50 Jahre Weltläden

50 Jahre Weltläden

Weltladen-Dachverband/A.Stehle

Nadine Busch
Autorin
Nadine Busch
Öffentlichkeitsarbeit/Jubiläum 50 Jahre Weltläden

"Eure Almosen könnt ihr behalten, wenn ihr gerechte Preise zahlt."

Dieses Zitat eines ehemaligen brasilianischen Erzbischofs ist eine Art Leitmotiv für die Weltladen-Bewegung, die sich nicht abfindet mit Ungerechtigkeiten im Welthandel, sondern seit 50 Jahren aktiv die Welt von morgen mitgestaltet.

Mit Demonstrationen junger Menschen fing alles an

Ihren Anfang hat die Geschichte der Weltläden und des Fairen Handels zu Beginn der 1970er Jahre. In mehreren Ländern protestierten vor allem junge Menschen gegen die wachsende Ungerechtigkeit im Welthandel. An den u.a. von kirchlichen Jugendorganisationen veranstalteten Demonstrationen – den sogenannten Hungermärschen – nahmen allein in Deutschland mehr als 30.000 Menschen in über 70 Städten teil. Eine neue Bewegung war entstanden.

Doch die Demonstrierenden beließen es nicht bei Protesten. Sie gründeten die "Aktion Dritte Welt Handel" (A3WH) und wollten zu einem Bewusstsein in der Gesellschaft für die aus ihrer Sicht ungerechten Welthandelsbedingungen beitragen. Gleichzeitig boten Aktionsgruppen fair gehandelte Produkte auf Märkten und nach Gottesdiensten an. Ihre Waren bezogen sie am Anfang über die niederländische Importorganisation S.O.S. Wereldhandel (heute Fairtrade Original).

1973 wurde der erste Weltladen "Weltmarkt" in Stuttgart in der Blumenstr. 38 gegründet. Die IHK protestierte, dass der Begriff „Weltmarkt“ überzogen sei. Aber das Ladenteam ist dabeigeblieben. So wurde der „Weltmarkt“ zum ersten Weltladen mit üblichen Öffnungszeiten.

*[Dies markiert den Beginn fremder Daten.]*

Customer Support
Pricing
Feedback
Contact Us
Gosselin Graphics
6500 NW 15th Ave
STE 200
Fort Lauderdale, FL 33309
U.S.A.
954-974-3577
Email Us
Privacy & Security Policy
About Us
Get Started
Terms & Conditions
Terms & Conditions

Der Laden bezog seine Waren einerseits aus den Niederlanden. Über einige Ehrenamtliche, die Mitarbeitende bei "Brot für die Welt" waren, erhielt der "Weltmarkt" aber auch Kontakte zu Gruppen im Globalen Süden, die Kunsthandwerk in kleineren Mengen liefern konnten und erste Erfahrungen mit dem alternativen Handel sammeln wollten. Zum Sortimentsbestand gehörten am Anfang Kunsthandwerk wie zum Beispiel fein geflochtene Tiere und gewebte Bänder sowie Kleidung wie Alpaka-Pullover und Blusen. Später kam Kaffee dazu. Am 29. September 2023 jährt sich der Gründungstag des Weltladens zum 50. Mal, auch wenn dieser 1985 schließen musste.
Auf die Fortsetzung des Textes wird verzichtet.